Basta con ver cómo ha ido este año de pandemia para entender los mecanismos que alimentaron el procés. Hemos perdido un año absurdamente, alimentando debates estériles y esperanzas vanas. Hemos vuelto a ver como los políticos y los periodistas preferían dar pienso al público y engañarse entre ellos que arriesgarse a pensar a largo plazo. 

Antes del verano, Catalunya iba llena de almas de cántaro que preferían creer que llegaríamos a Navidad con la situación resuelta. Ahora que ya hemos olvidado qué día exactamente renunciamos a socializar las PCR, nos sorprendemos de que las vacunas lleguen con cuentagotas. Cuando estemos más desarmados empezaremos a hacernos a la idea que la pandemia se puede alargar hasta el 2024.

Los políticos y los periodistas no solo han jugado con la salud de la gente, también han jugado con el futuro de sus negocios y sus ambiciones. Igual que la presidencia de Trump y el asalto al Capitolio se cocieron durante los años de Obama, nada de lo que pasa en el estado español se puede entender sin la demagogia que el procés desató en Madrid y Barcelona. Hemos abusado tanto de la libertad que hemos perdido el sentido del límite. 

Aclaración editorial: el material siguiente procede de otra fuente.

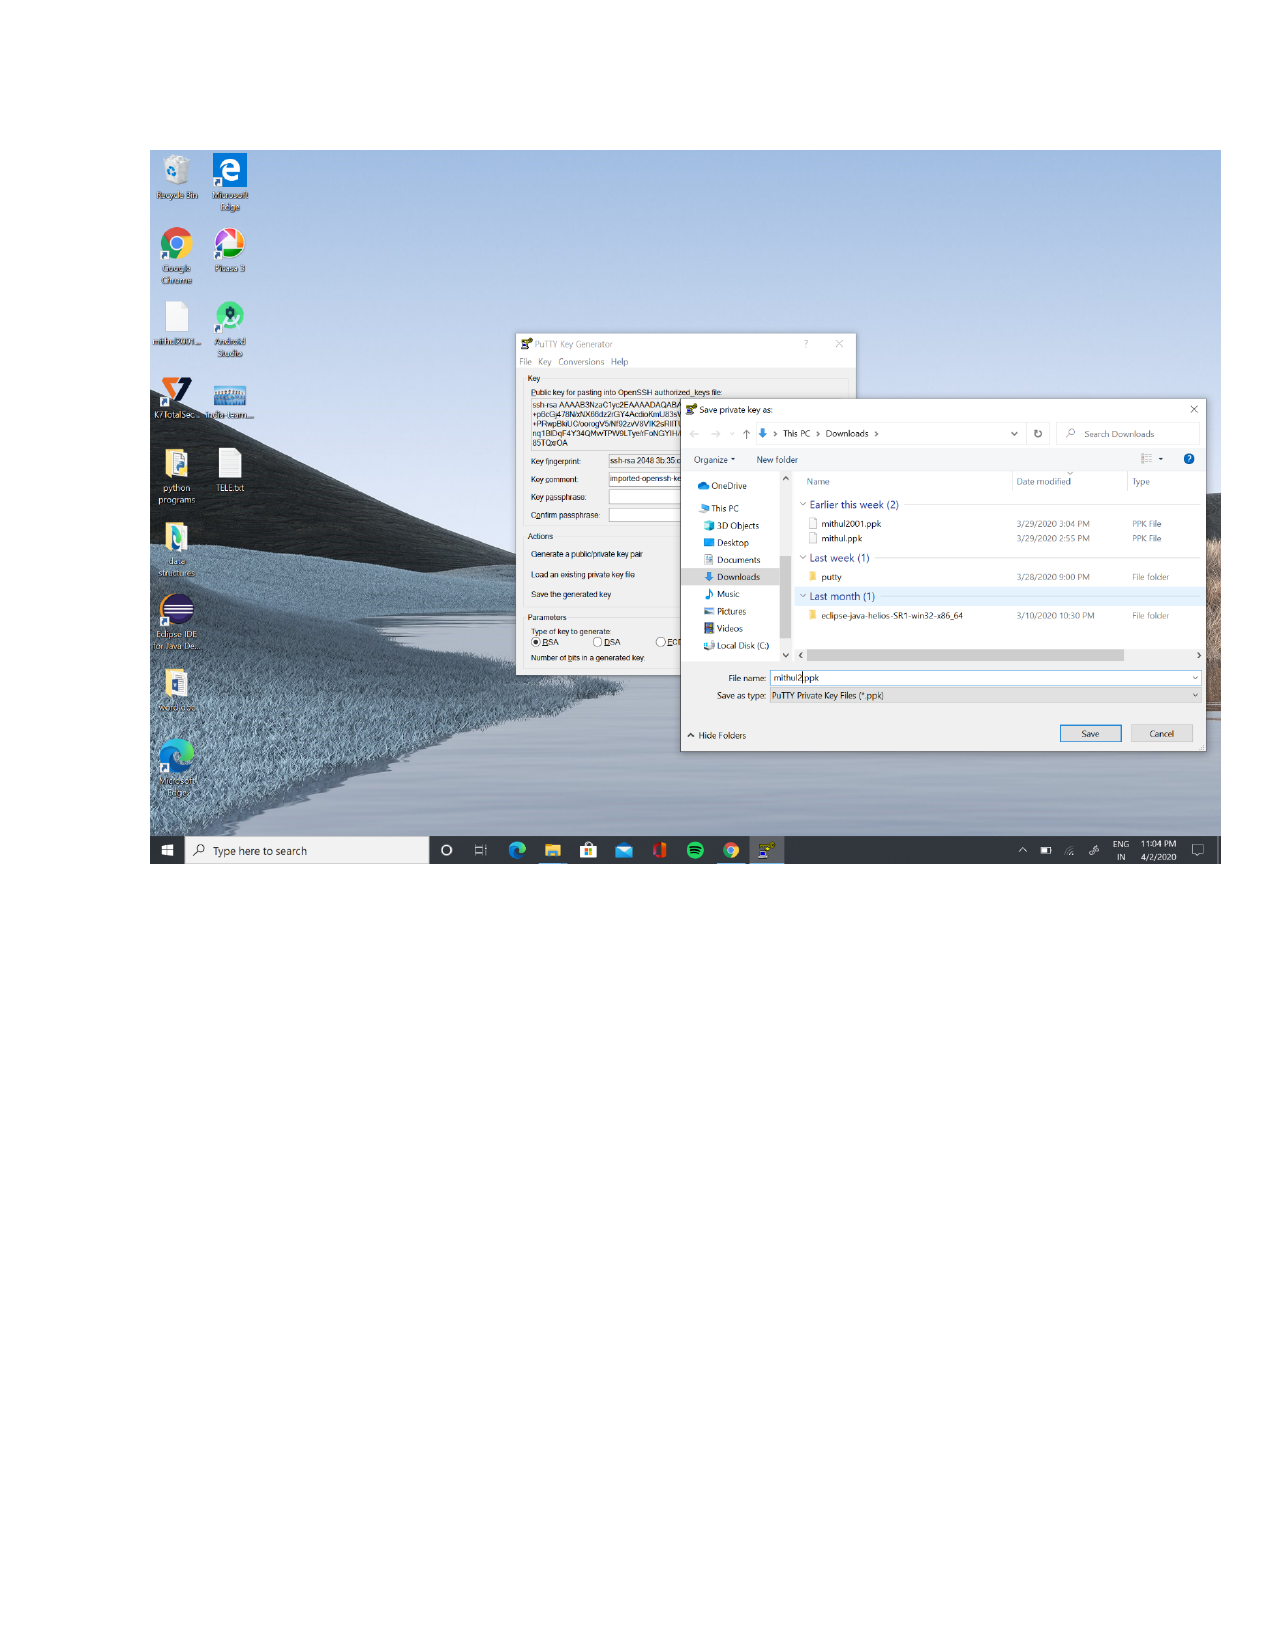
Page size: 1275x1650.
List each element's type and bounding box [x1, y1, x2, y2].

Por el mismo motivo que preferimos una década de gesticulaciones que un proceso real de independencia, ahora preferimos tomarnos los destrozos del bicho amarillo de Wuhan como una desgracia pasajera

La tontería que rezuma el culebrón de las elecciones tan solo es la guinda de muchos años de putería institucionalizada, de mucho tiempo de insistir en convertir la democracia en un carnaval de mártires y demonios. Los países democráticos están tan seguros de su fuerza y, a la vez, se han dejado arrastrar tanto por la pereza y el relativismo, que incluso la autodestrucción se ha convertido en un motivo de entretenimiento.

En ninguna parte como Catalunya se ve mejor la tendencia que Occidente tiene de convertirlo todo en un espectáculo. Por el mismo motivo que preferimos una década de gesticulaciones que un proceso real de independencia, ahora preferimos tomarnos los destrozos del bicho amarillo de Wuhan como una desgracia pasajera. Mientras tanto, China es el único país importante que sabe a dónde va, el único que ha salvado el 2020 con un mínimo de crecimiento económico.

La cultura democrática se encuentra más cómoda gestionando los aspectos provisionales de las dificultades que tratando cuestiones de fondo. Ha hecho falta la violencia verbal de un Trump para que Estados Unidos empezara a topar con los conflictos que tenía enquistados en la base del sistema. En Catalunya, la fuga hacia adelante hace más de una década que dura y, de momento, no hay pared que parezca lo suficiente gruesa para poder pararla. 

Los países quedan fuera de la historia cuando una derrota o un cambio de paradigma les hace perder la capacidad de participar en el progreso del mundo. En Catalunya no tan solo continuamos gobernados por la misma clase dirigente que dejó el país indefenso ante España y Bruselas, después de convertir la autodeterminación en una comedia. Además, todavía añoramos el mundo de ayer y nos dejamos llevar por la corriente esperando que vuelva inútilmente. 

Seguramente una cosa tiene mucho que ver con la otra.